Während Lisa über ihrem Kaffee brütete erwachten ihre Lebensgeister noch mehr und ihre Wut auf Richard und sein unmögliches Benehmen am gestrigen Tag steigerte sich erneut. Dazu kam, dass sie eine sms von David bekommen hatte, der nachfragte, ob bei ihr alles klar sei und der Termin gut geklappt hätte.

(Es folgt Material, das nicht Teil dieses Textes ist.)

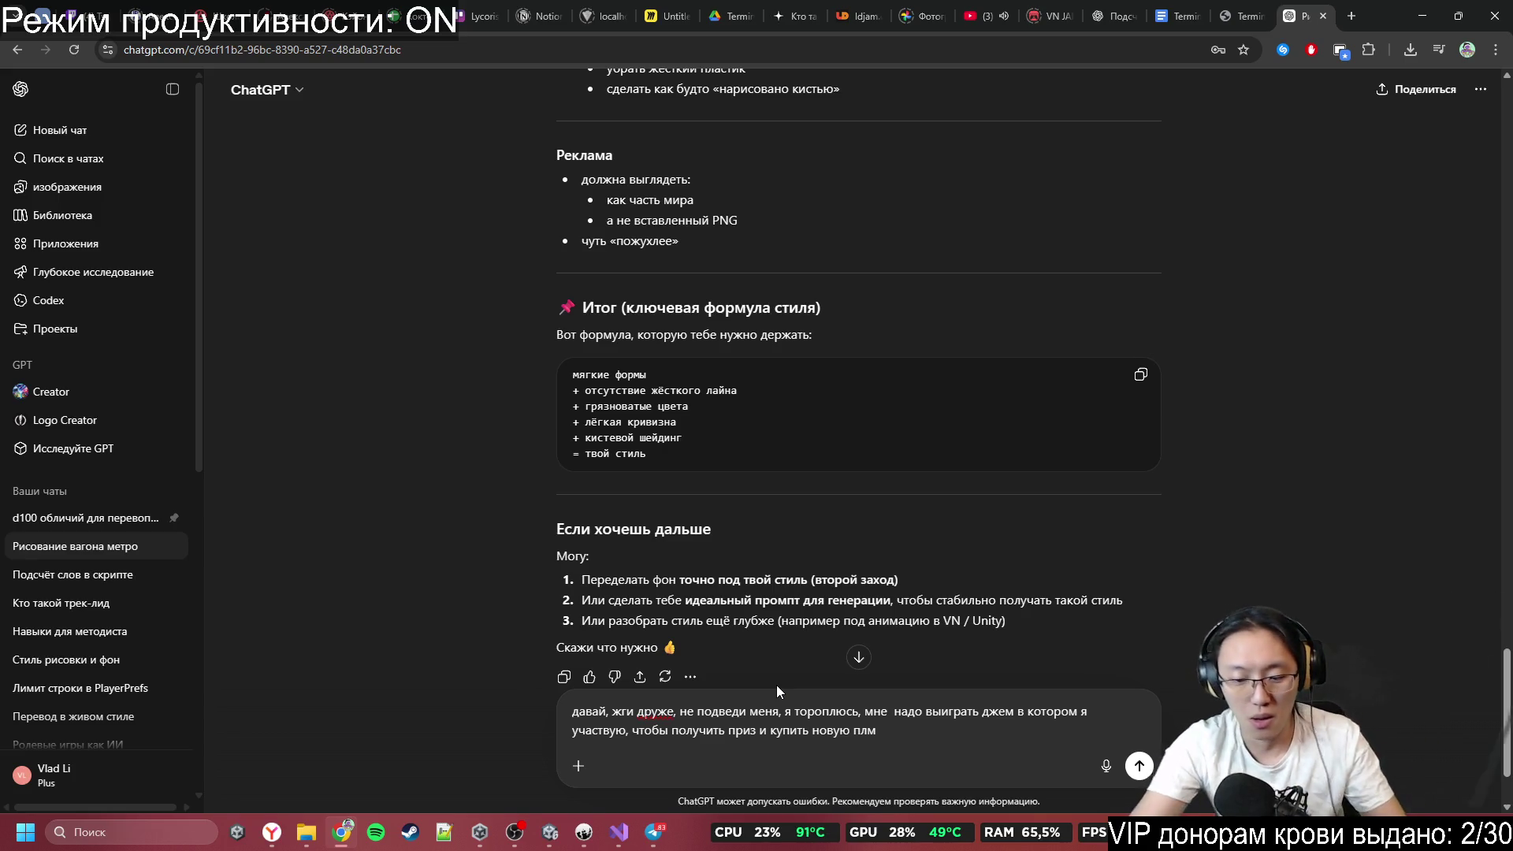
{"action": "key", "text": "BackSpace"}
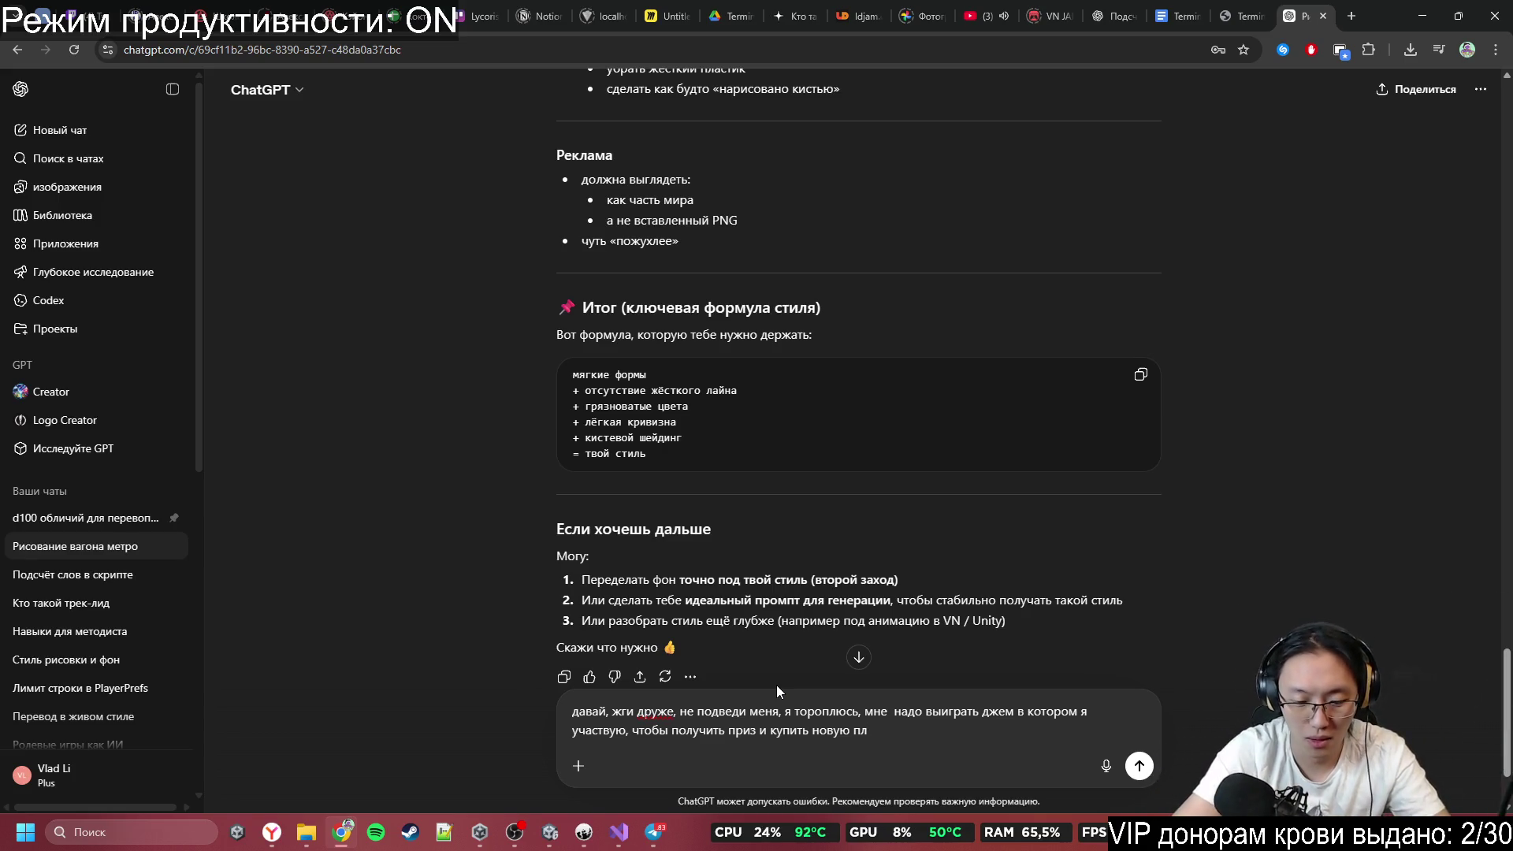
{"action": "type", "text": "иту, инач"}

David! Dem hatte sie den ganzen Schlamassel ja erst zu verdanken. ‚Na, der kann was erleben, sobald ich wieder in Berlin bin!’ dachte sich Lisa. ‚Am besten er bleibt möglichst lange im Bett mit seinem blöden Gipsbein, sonst verpass ich ihm noch eins’… redete sich Lisa immer weiter in Rage.

 

Schließlich kuschelte sie sich tief in ihren Anorak, und machte sich auf um ein bisschen frische Luft zu schnappen. Mittlerweile war es schon fast halb drei und die meisten Hotelgäste gingen schon wieder rein um sich bei Kaffee und Kuchen aufzuwärmen und dann auf die bevorstehende Silvesterparty vorzubereiten.

Lisa war das ganz recht, so konnte sie in Ruhe die wenigen Wege, die man freigeschaufelt hatte zu den Nebengebäuden (ehemals Stall, jetzt wohl Wäscherei und Lager wenn Lisa das richtig sah) gehen und sich ein bisschen beruhigen.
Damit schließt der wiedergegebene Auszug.